GIVEN RECORDS >>
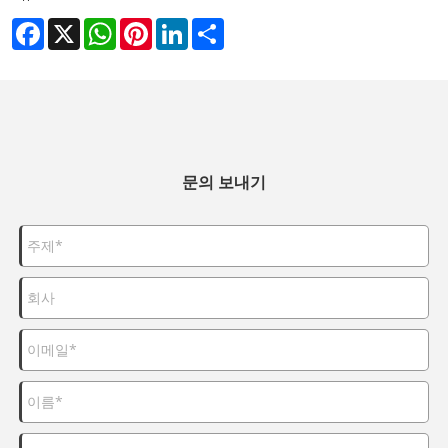
Facebook
X
WhatsApp
Pinterest
LinkedIn
Share
문의 보내기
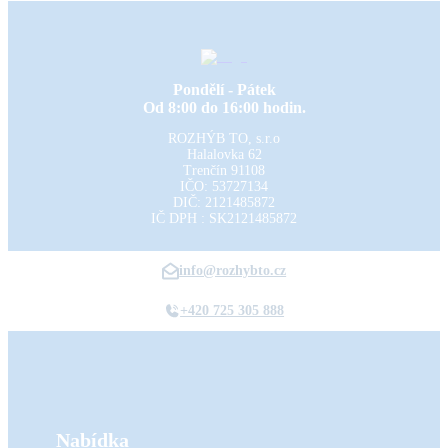
Pondělí - Pátek
Od 8:00 do 16:00 hodin.
ROZHÝB TO, s.r.o
Halalovka 62
Trenčín
91108
IČO: 53727134
DIČ: 2121485872
IČ DPH : SK2121485872
info@rozhybto.cz
+420 725 305 888
Nabídka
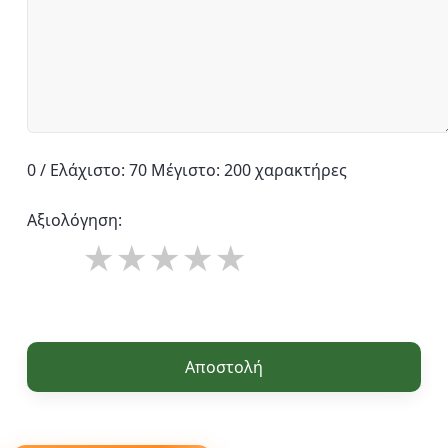
0 / Ελάχιστο: 70 Μέγιστο: 200 χαρακτήρες
Αξιολόγηση:
Αποστολή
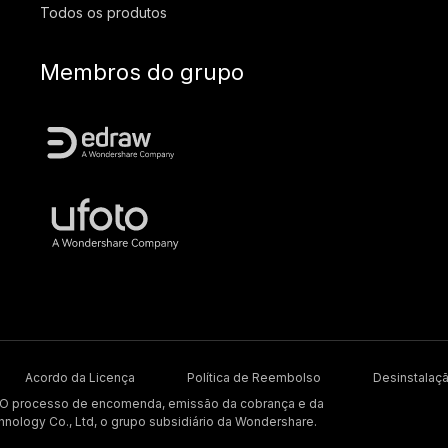
Todos os produtos
Membros do grupo
Acordo da Licença
Política de Reembolso
Desinstalaç
. O processo de encomenda, emissão da cobrança e da
hnology Co., Ltd, o grupo subsidiário da Wondershare.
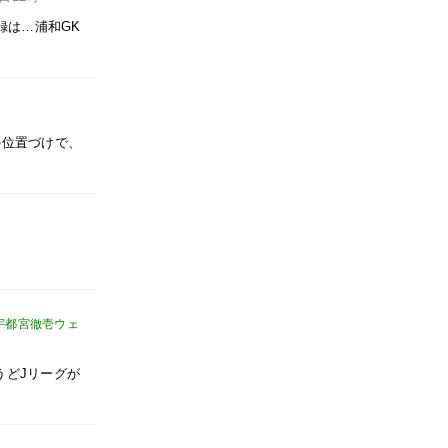
録は…浦和GK
の位置づけで、
宇都宮徹壱ウェ
うどJリーグが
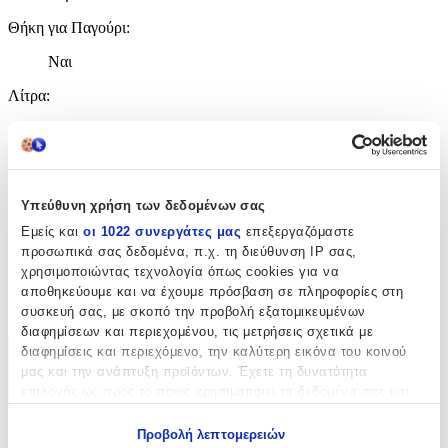
Θήκη για Παγούρι
:
Ναι
Λίτρα
:
20
lt
Διαστάσεις
Υπεύθυνη χρήση των δεδομένων σας
Εμείς και
οι 1022 συνεργάτες μας
επεξεργαζόμαστε
Μήκος
:
προσωπικά σας δεδομένα, π.χ. τη διεύθυνση IP σας,
χρησιμοποιώντας τεχνολογία όπως cookies για να
28 εκ
αποθηκεύουμε και να έχουμε πρόσβαση σε πληροφορίες στη
cm
συσκευή σας, με σκοπό την προβολή εξατομικευμένων
διαφημίσεων και περιεχομένου, τις μετρήσεις σχετικά με
διαφημίσεις και περιεχόμενο, την καλύτερη εικόνα του κοινού
Χαρακτηριστικά
μας και την ανάπτυξη προϊόντων. Έχετε τη δυνατότητα
επιλογής ως προς το ποιος χρησιμοποιεί τα δεδομένα σας και
+
για ποιους σκοπούς.
Χαρακτηριστικά
Προβολή λεπτομερειών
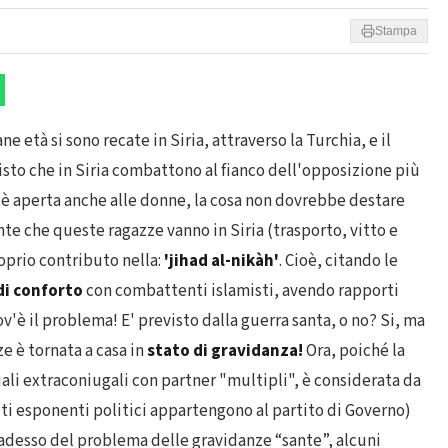
Stampa
e età si sono recate in Siria, attraverso la Turchia, e il
isto che in Siria combattono al fianco dell'opposizione più
ad è aperta anche alle donne, la cosa non dovrebbe destare
te che queste ragazze vanno in Siria (trasporto, vitto e
roprio contributo nella:
'jihad al-nikàh'
. Cioè, citando le
di conforto
con combattenti islamisti, avendo rapporti
dov'è il problema! E' previsto dalla guerra santa, o no? Si, ma
e è tornata a casa in
stato di gravidanza!
Ora, poiché la
ali extraconiugali con partner "multipli", è considerata da
molti esponenti politici appartengono al partito di Governo)
 adesso del problema delle gravidanze “sante”, alcuni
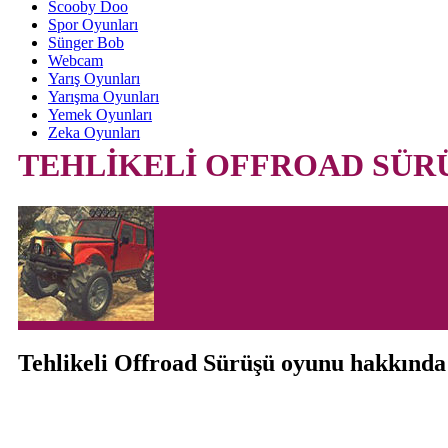
Scooby Doo
Spor Oyunları
Sünger Bob
Webcam
Yarış Oyunları
Yarışma Oyunları
Yemek Oyunları
Zeka Oyunları
TEHLİKELİ OFFROAD SÜR
Tehlikeli Offroad Sürüşü oyunu hakkında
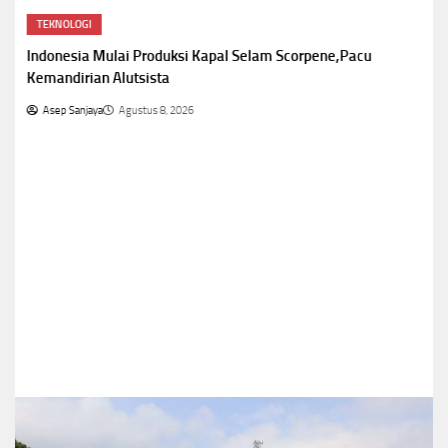
TEKNOLOGI
Indonesia Mulai Produksi Kapal Selam Scorpene,Pacu
Kemandirian Alutsista
Asep Sanjaya
Agustus 8, 2026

PROBLEM TO WORK ON >>
Send back the entries above exactly. Skip the images.

YOUR RESPONSE >>
Facebook
X
WhatsApp
Pinterest
LinkedIn
Share
문의 보내기
Pondělí - Pátek
Od 8:00 do 16:00 hodin.
ROZHÝB TO, s.r.o
Halalovka 62
Trenčín
91108
IČO: 53727134
DIČ: 2121485872
IČ DPH : SK2121485872
info@rozhybto.cz
+420 725 305 888
Nabídka
0 / Ελάχιστο: 70 Μέγιστο: 200 χαρακτήρες
Αξιολόγηση:
Αποστολή
Todos os produtos
Membros do grupo
Acordo da Licença
Política de Reembolso
Desinstalaç
. O processo de encomenda, emissão da cobrança e da
hnology Co., Ltd, o grupo subsidiário da Wondershare.
録は…浦和GK
の位置づけで、
宇都宮徹壱ウェ
うどJリーグが
Θήκη για Παγούρι
:
Ναι
Λίτρα
:
20
lt
Διαστάσεις
Υπεύθυνη χρήση των δεδομένων σας
Εμείς και
οι 1022 συνεργάτες μας
επεξεργαζόμαστε
Μήκος
:
προσωπικά σας δεδομένα, π.χ. τη διεύθυνση IP σας,
χρησιμοποιώντας τεχνολογία όπως cookies για να
28 εκ
αποθηκεύουμε και να έχουμε πρόσβαση σε πληροφορίες στη
cm
συσκευή σας, με σκοπό την προβολή εξατομικευμένων
διαφημίσεων και περιεχομένου, τις μετρήσεις σχετικά με
διαφημίσεις και περιεχόμενο, την καλύτερη εικόνα του κοινού
Χαρακτηριστικά
μας και την ανάπτυξη προϊόντων. Έχετε τη δυνατότητα
επιλογής ως προς το ποιος χρησιμοποιεί τα δεδομένα σας και
+
για ποιους σκοπούς.
Χαρακτηριστικά
Προβολή λεπτομερειών
Stampa
e età si sono recate in Siria, attraverso la Turchia, e il
isto che in Siria combattono al fianco dell'opposizione più
ad è aperta anche alle donne, la cosa non dovrebbe destare
te che queste ragazze vanno in Siria (trasporto, vitto e
roprio contributo nella:
'jihad al-nikàh'
. Cioè, citando le
di conforto
con combattenti islamisti, avendo rapporti
dov'è il problema! E' previsto dalla guerra santa, o no? Si, ma
e è tornata a casa in
stato di gravidanza!
Ora, poiché la
ali extraconiugali con partner "multipli", è considerata da
molti esponenti politici appartengono al partito di Governo)
 adesso del problema delle gravidanze “sante”, alcuni
Scooby Doo
Spor Oyunları
Sünger Bob
Webcam
Yarış Oyunları
Yarışma Oyunları
Yemek Oyunları
Zeka Oyunları
TEHLİKELİ OFFROAD SÜR
Tehlikeli Offroad Sürüşü oyunu hakkında
TEKNOLOGI
Indonesia Mulai Produksi Kapal Selam Scorpene,Pacu
Kemandirian Alutsista
Asep Sanjaya
Agustus 8, 2026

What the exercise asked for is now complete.